Records say the city was written off and buried after the Great Gridlock of 2011. Its citizens abandoned the metropolis after four minibus taxis entering the area from different points of the compass, accidentally ran into the backs of the taxis in front causing simultaneous shunting incidents that compacted long lines of vehicles all the way into the city centre.

So solidly fused was the city's traffic that it would have taken years to sort it out. Three hundred vehicle insurance executives are said to have jumped out of windows that day.

The city was abandoned and slowly it became buried beneath windblown mine sand and street posters. Later the citizens buried it deeper still, intending to start again on top of the newly levelled ground, but they never did.

The House Clarke site in what were the suburbs is posing many questions. Floog has found 371 rolls of insulation tape, some barely used, as well as 245 barely used tiny tubes of super-glue.
"This fellow, Clarke," he says to his colleague, Grooby Dinkle, "was obviously some sort of collector."

"Unless," says Dinkle scratching one of his heads, "he kept mislaying rolls of tape and tubes of glue and had to buy fresh ones each time. After all, look at the 2056 Bic pens - some hardly used. They're turning up everywhere!"

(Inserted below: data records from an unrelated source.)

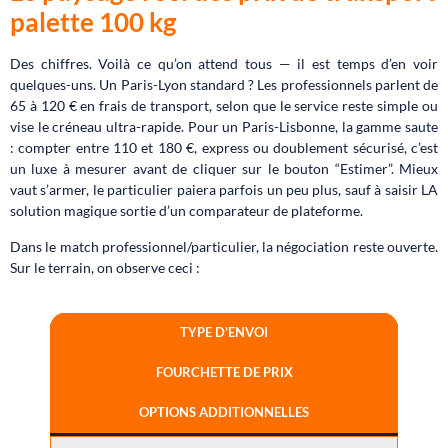
palette 100 kg
Des chiffres. Voilà ce qu’on attend tous — il est temps d’en voir
quelques-uns. Un Paris-Lyon standard ? Les professionnels parlent de
65 à 120 € en frais de transport, selon que le service reste simple ou
vise le créneau ultra-rapide. Pour un Paris-Lisbonne, la gamme saute
: compter entre 110 et 180 €, express ou doublement sécurisé, c’est
un luxe à mesurer avant de cliquer sur le bouton “Estimer”. Mieux
vaut s’armer, le particulier paiera parfois un peu plus, sauf à saisir LA
solution magique sortie d’un comparateur de plateforme.
Dans le match professionnel/particulier, la négociation reste ouverte.
Sur le terrain, on observe ceci :
TYPE D’ENVOI
FOURCHETTE DE PRIX
OPTIONS ADDITIONNELLES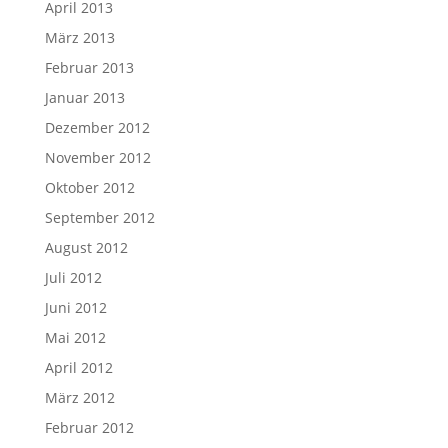
April 2013
März 2013
Februar 2013
Januar 2013
Dezember 2012
November 2012
Oktober 2012
September 2012
August 2012
Juli 2012
Juni 2012
Mai 2012
April 2012
März 2012
Februar 2012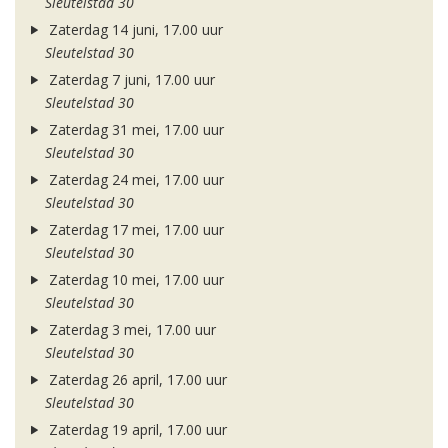
Sleutelstad 30
Zaterdag 14 juni, 17.00 uur
Sleutelstad 30
Zaterdag 7 juni, 17.00 uur
Sleutelstad 30
Zaterdag 31 mei, 17.00 uur
Sleutelstad 30
Zaterdag 24 mei, 17.00 uur
Sleutelstad 30
Zaterdag 17 mei, 17.00 uur
Sleutelstad 30
Zaterdag 10 mei, 17.00 uur
Sleutelstad 30
Zaterdag 3 mei, 17.00 uur
Sleutelstad 30
Zaterdag 26 april, 17.00 uur
Sleutelstad 30
Zaterdag 19 april, 17.00 uur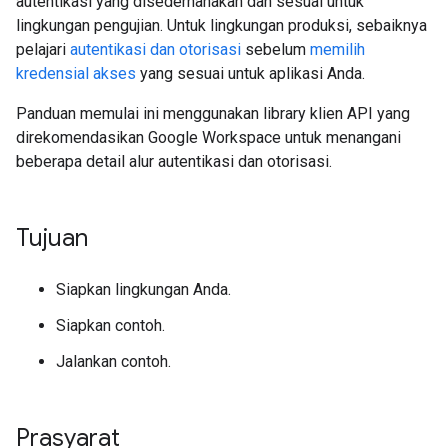
autentikasi yang disederhanakan dan sesuai untuk
lingkungan pengujian. Untuk lingkungan produksi, sebaiknya
pelajari
autentikasi dan otorisasi
sebelum
memilih
kredensial akses
yang sesuai untuk aplikasi Anda.
Panduan memulai ini menggunakan library klien API yang
direkomendasikan Google Workspace untuk menangani
beberapa detail alur autentikasi dan otorisasi.
Tujuan
Siapkan lingkungan Anda.
Siapkan contoh.
Jalankan contoh.
Prasyarat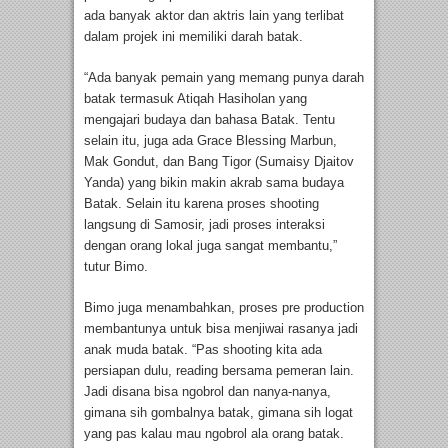
ada banyak aktor dan aktris lain yang terlibat
dalam projek ini memiliki darah batak.
“Ada banyak pemain yang memang punya darah
batak termasuk Atiqah Hasiholan yang
mengajari budaya dan bahasa Batak. Tentu
selain itu, juga ada Grace Blessing Marbun,
Mak Gondut, dan Bang Tigor (Sumaisy Djaitov
Yanda) yang bikin makin akrab sama budaya
Batak. Selain itu karena proses shooting
langsung di Samosir, jadi proses interaksi
dengan orang lokal juga sangat membantu,”
tutur Bimo.
Bimo juga menambahkan, proses pre production
membantunya untuk bisa menjiwai rasanya jadi
anak muda batak. “Pas shooting kita ada
persiapan dulu, reading bersama pemeran lain.
Jadi disana bisa ngobrol dan nanya-nanya,
gimana sih gombalnya batak, gimana sih logat
yang pas kalau mau ngobrol ala orang batak.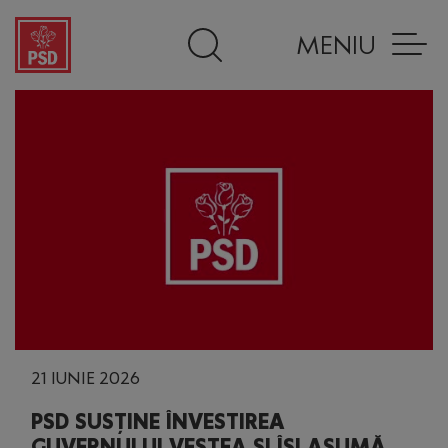
MENIU
21 IUNIE 2026
PSD SUSȚINE ÎNVESTIREA
GUVERNULUI VEȘTEA ȘI ÎȘI ASUMĂ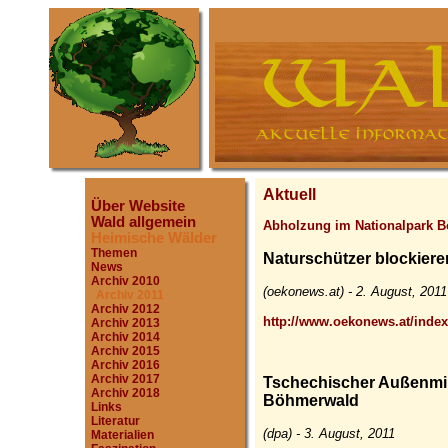
Aktuell
Über Website
Wald allgemein
Abholzung im Nationalpark 
Heimische Wälder
Themen
Naturschützer blockier
News
Archiv 2010
(oekonews.at) - 2. August, 2011
Archiv 2011
Archiv 2012
http://www.oekonews.at/ind
Archiv 2013
Archiv 2014
Archiv 2015
Archiv 2016
Archiv 2017
Tschechischer Außenmini
Archiv 2018
Böhmerwald
Links
Literatur
(dpa) - 3. August, 2011
Materialien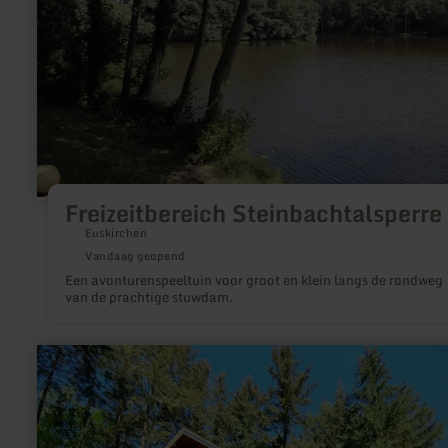
Freizeitbereich Steinbachtalsperre
Euskirchen
Vandaag geopend
Een avonturenspeeltuin voor groot en klein langs de rondweg
van de prachtige stuwdam.
meer
informatie
over:
Spielplatz
an
der
"Drei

"Can a man be that stupid?" asks Floog.

Dinkle says: "We at least know he was a garage worshipper like the rest. Look at the filling stations we've unearthed. They were in their time set among lawns and flowerbeds and were built with great reverence."

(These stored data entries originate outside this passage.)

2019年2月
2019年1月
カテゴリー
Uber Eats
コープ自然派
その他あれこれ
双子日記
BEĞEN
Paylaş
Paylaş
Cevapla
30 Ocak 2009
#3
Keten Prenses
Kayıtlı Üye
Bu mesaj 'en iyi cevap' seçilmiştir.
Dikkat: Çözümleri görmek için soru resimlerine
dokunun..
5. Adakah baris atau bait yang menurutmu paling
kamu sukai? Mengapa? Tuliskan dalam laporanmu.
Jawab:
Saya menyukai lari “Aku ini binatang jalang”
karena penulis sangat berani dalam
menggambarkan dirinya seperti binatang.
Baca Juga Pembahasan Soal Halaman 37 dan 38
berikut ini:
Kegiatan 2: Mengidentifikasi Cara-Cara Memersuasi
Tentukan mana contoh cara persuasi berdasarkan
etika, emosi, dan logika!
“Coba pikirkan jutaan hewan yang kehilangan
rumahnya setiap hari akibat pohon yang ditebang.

"I think," said Floog, "that as oil supplies became scarcer petrol companies became deified? These petrol-churches even had tiled bays and gaily-coloured brushes where cars were ritualistically cleansed and polished."

"But what puzzles me about House Clarke," interrupts Dinkle as he lifts aside the 79th varnish brush he has found stiff with paint and useless, "is this half an oil drum. Patently, it was used, outside the house - and frequently. I think it was a sort of fiery sacrificial altar. From our scrapings, we deduce that pieces of animals were systematically incinerated on it - perfectly good meat burned to a cinder."

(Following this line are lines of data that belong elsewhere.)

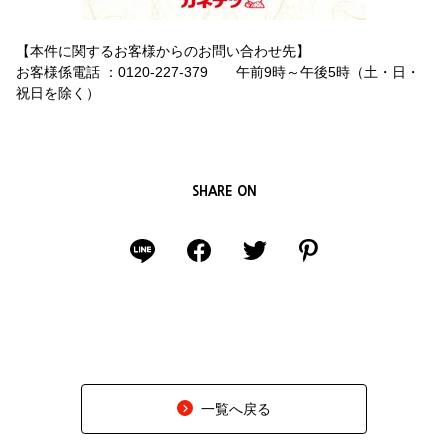
【本件に関するお客様からのお問い合わせ先】
お客様係電話 ：0120-227-379 午前9時～午後5時（土・日・
祝日を除く）
SHARE ON
一覧へ戻る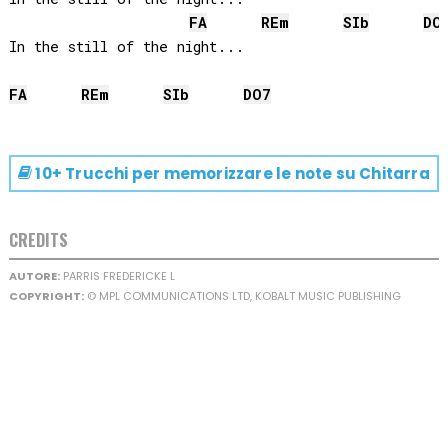
FA
RE
m
SIb
DO
In the still of the night...

FA
RE
m
SIb
DO
7
10+ Trucchi per memorizzare le note su
Chitarra
CREDITS
AUTORE:
PARRIS FREDERICKE L
COPYRIGHT:
© MPL COMMUNICATIONS LTD, KOBALT MUSIC PUBLISHING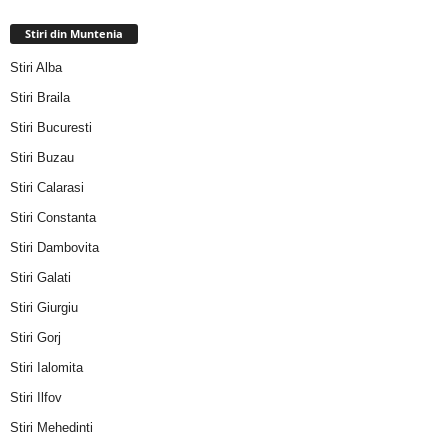
Stiri din Muntenia
Stiri Alba
Stiri Braila
Stiri Bucuresti
Stiri Buzau
Stiri Calarasi
Stiri Constanta
Stiri Dambovita
Stiri Galati
Stiri Giurgiu
Stiri Gorj
Stiri Ialomita
Stiri Ilfov
Stiri Mehedinti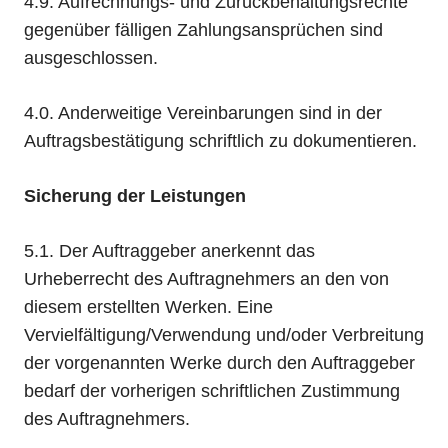
4.9. Aufrechnungs- und Zurückbehaltungsrechte
gegenüber fälligen Zahlungsansprüchen sind
ausgeschlossen.
4.0. Anderweitige Vereinbarungen sind in der
Auftragsbestätigung schriftlich zu dokumentieren.
Sicherung der Leistungen
5.1. Der Auftraggeber anerkennt das
Urheberrecht des Auftragnehmers an den von
diesem erstellten Werken. Eine
Vervielfältigung/Verwendung und/oder Verbreitung
der vorgenannten Werke durch den Auftraggeber
bedarf der vorherigen schriftlichen Zustimmung
des Auftragnehmers.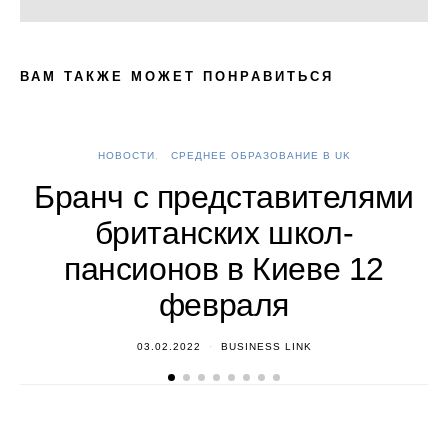
ВАМ ТАКЖЕ МОЖЕТ ПОНРАВИТЬСЯ
НОВОСТИ
СРЕДНЕЕ ОБРАЗОВАНИЕ В UK
А
Бранч с представителями
британских школ-
пансионов в Киеве 12
февраля
03.02.2022
BUSINESS LINK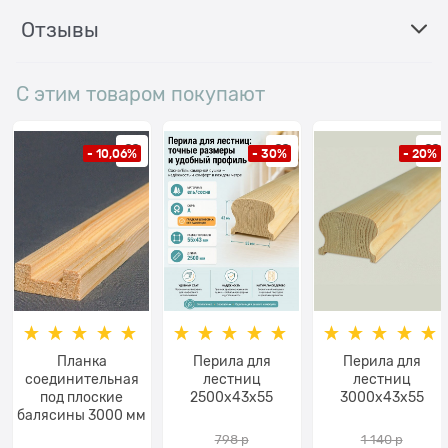
Отзывы
С этим товаром покупают
- 10,06%
- 30%
- 20%
Планка
Перила для
Перила для
соединительная
лестниц
лестниц
под плоские
2500х43х55
3000х43х55
балясины 3000 мм
798
 р
1 140
 р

"Sacrificed to the fuel gods?" suggests Floog. "Instead of sacrificing whole animals like the ultra-Ancients before them, these neo-Ancients seem to have cut up their animals first."
Dinkle says: "Floog, what of all these apparently lost keys we keep finding?

This site has yielded 265! And look how each house is walled off. Walls everywhere? What were these funny little Earthlings afraid of?"

"Taxis, Dinkle! That's what! The very taxis that eventually destroyed the city. These taxis and buses appeared to have been forever bumping into things so suburban homes walled themselves off."

"This was a very primitive society," says Dinkle. "Just look at Clarke's computer! How did he manage to get anything useful out of such a primitive system?" Dinkle pretends to switch the PC on and in mock alarm quickly withdraws his tentacle.

One of Floog's heads laughs uproariously. The rest quickly join in.